What is needed is an exact copy of every entry below, minus the images.

- **Extracted information**
━━━━━━━━━━

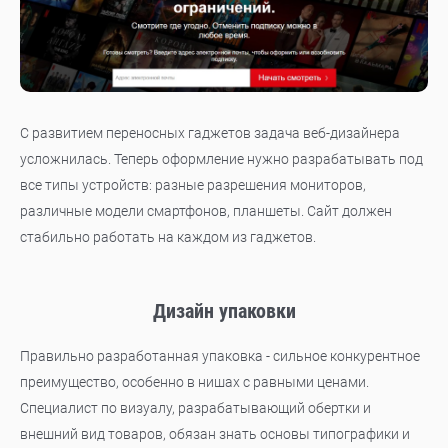
С развитием переносных гаджетов задача веб-дизайнера
усложнилась. Теперь оформление нужно разрабатывать под
все типы устройств: разные разрешения мониторов,
различные модели смартфонов, планшеты. Сайт должен
стабильно работать на каждом из гаджетов.
Дизайн упаковки
Правильно разработанная упаковка - сильное конкурентное
преимущество, особенно в нишах с равными ценами.
Специалист по визуалу, разрабатывающий обертки и
внешний вид товаров, обязан знать основы типографики и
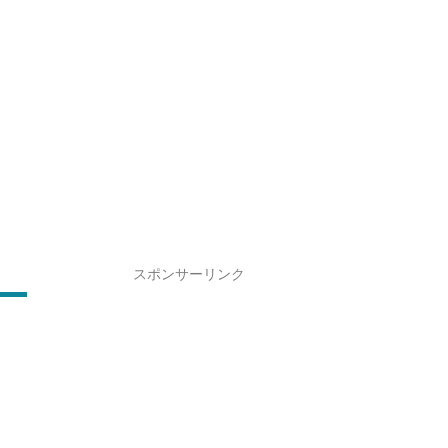
スポンサーリンク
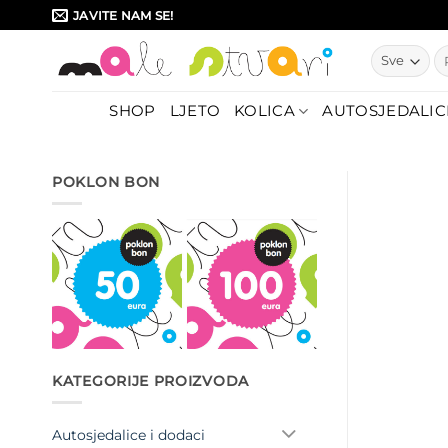
Skip
JAVITE NAM SE!
to
Pr
content
SHOP
LJETO
KOLICA
AUTOSJEDALIC
POKLON BON
KATEGORIJE PROIZVODA
Autosjedalice i dodaci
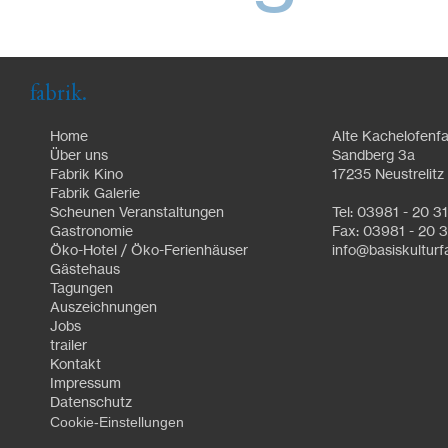
fabrik.
Home
Alte Kachelofenfa
Über uns
Sandberg 3a
Fabrik Kino
17235 Neustrelitz
Fabrik Galerie
Scheunen Veranstaltungen
Tel: 03981 - 20 3
Gastronomie
Fax: 03981 - 20 3
Öko-Hotel / Öko-Ferienhäuser
info@basiskulturf
Gästehaus
Tagungen
Auszeichnungen
Jobs
trailer
Kontakt
Impressum
Datenschutz
Cookie-Einstellungen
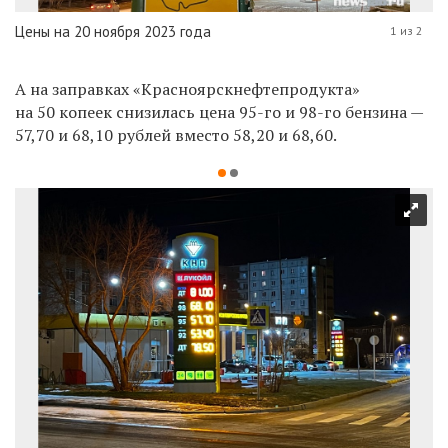
Цены на 20 ноября 2023 года
1 из 2
А на заправках «Красноярскнефтепродукта»
на 50 копеек снизилась цена 95-го и 98-го бензина —
57,70 и 68,10 рублей вместо 58,20 и 68,60.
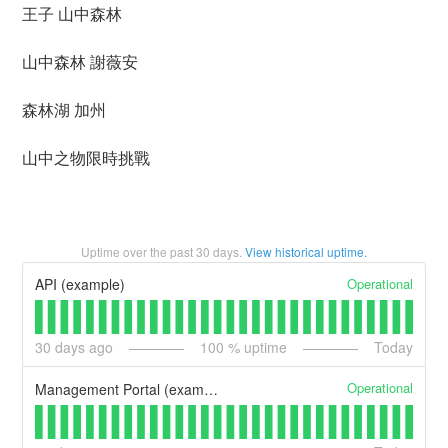
王子 山中森林
山中森林 謝薇安
森林湖 加州
山中之物限時挑戰
Uptime over the past
30
days.
View historical uptime.
Operational
API (example)
30
days ago
100
% uptime
Today
Operational
Management Portal (example)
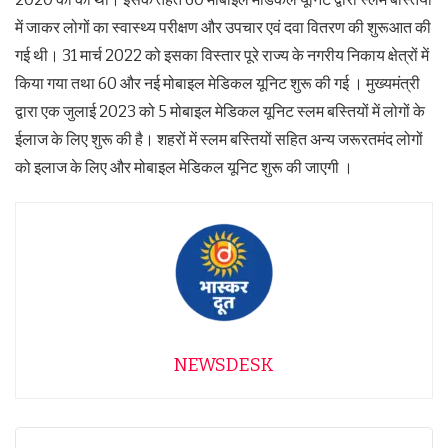
में जाकर लोगों का स्वास्थ्य परीक्षण और उपचार एवं दवा वितरण की शुरूआत की
गई थी। 31 मार्च 2022 को इसका विस्तार पूरे राज्य के नगरीय निकाय क्षेत्रों में
किया गया तथा 60 और नई मोबाइल मेडिकल यूनिट शुरू की गई । मुख्यमंत्री
द्वारा एक जुलाई 2023 को 5 मोबाइल मेडिकल यूनिट स्लम बस्तियों में लोगों के
ईलाज के लिए शुरू की है। शहरों में स्लम बस्तियों सहित अन्य जरूरतमंद लोगों
को इलाज के लिए और मोबाइल मेडिकल यूनिट शुरू की जाएगी ।
NEWSDESK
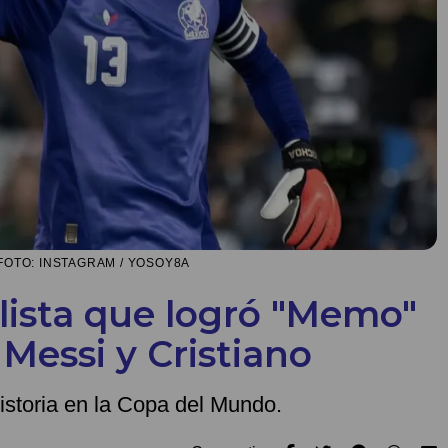
FOTO: INSTAGRAM / YOSOY8A
lista que logró "Memo"
Messi y Cristiano
istoria en la Copa del Mundo.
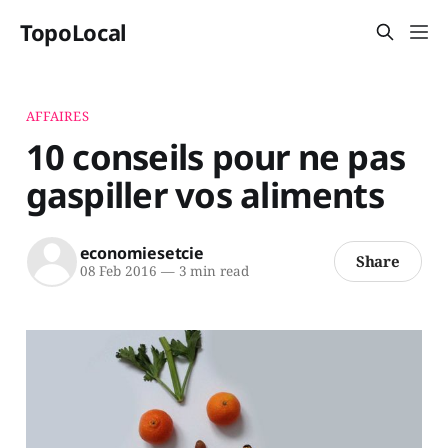
TopoLocal
AFFAIRES
10 conseils pour ne pas
gaspiller vos aliments
economiesetcie
Share
08 Feb 2016
—
3 min read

━━━━━━━━━━

- **Exercise solution**
С развитием переносных гаджетов задача веб-дизайнера
усложнилась. Теперь оформление нужно разрабатывать под
все типы устройств: разные разрешения мониторов,
различные модели смартфонов, планшеты. Сайт должен
стабильно работать на каждом из гаджетов.
Дизайн упаковки
Правильно разработанная упаковка - сильное конкурентное
преимущество, особенно в нишах с равными ценами.
Специалист по визуалу, разрабатывающий обертки и
внешний вид товаров, обязан знать основы типографики и
スポンサーリンク
Skip
JAVITE NAM SE!
to
Pr
content
SHOP
LJETO
KOLICA
AUTOSJEDALIC
POKLON BON
KATEGORIJE PROIZVODA
Autosjedalice i dodaci
fabrik.
Home
Alte Kachelofenfa
Über uns
Sandberg 3a
Fabrik Kino
17235 Neustrelitz
Fabrik Galerie
Scheunen Veranstaltungen
Tel: 03981 - 20 3
Gastronomie
Fax: 03981 - 20 3
Öko-Hotel / Öko-Ferienhäuser
info@basiskulturf
Gästehaus
Tagungen
Auszeichnungen
Jobs
trailer
Kontakt
Impressum
Datenschutz
Cookie-Einstellungen
Цены на 20 ноября 2023 года
1 из 2
А на заправках «Красноярскнефтепродукта»
на 50 копеек снизилась цена 95-го и 98-го бензина —
57,70 и 68,10 рублей вместо 58,20 и 68,60.
王子 山中森林
山中森林 謝薇安
森林湖 加州
山中之物限時挑戰
Uptime over the past
30
days.
View historical uptime.
Operational
API (example)
30
days ago
100
% uptime
Today
Operational
Management Portal (example)
में जाकर लोगों का स्वास्थ्य परीक्षण और उपचार एवं दवा वितरण की शुरूआत की
गई थी। 31 मार्च 2022 को इसका विस्तार पूरे राज्य के नगरीय निकाय क्षेत्रों में
किया गया तथा 60 और नई मोबाइल मेडिकल यूनिट शुरू की गई । मुख्यमंत्री
द्वारा एक जुलाई 2023 को 5 मोबाइल मेडिकल यूनिट स्लम बस्तियों में लोगों के
ईलाज के लिए शुरू की है। शहरों में स्लम बस्तियों सहित अन्य जरूरतमंद लोगों
को इलाज के लिए और मोबाइल मेडिकल यूनिट शुरू की जाएगी ।
NEWSDESK
FOTO: INSTAGRAM / YOSOY8A
lista que logró "Memo"
Messi y Cristiano
istoria en la Copa del Mundo.
TopoLocal
AFFAIRES
10 conseils pour ne pas
gaspiller vos aliments
economiesetcie
Share
08 Feb 2016
—
3 min read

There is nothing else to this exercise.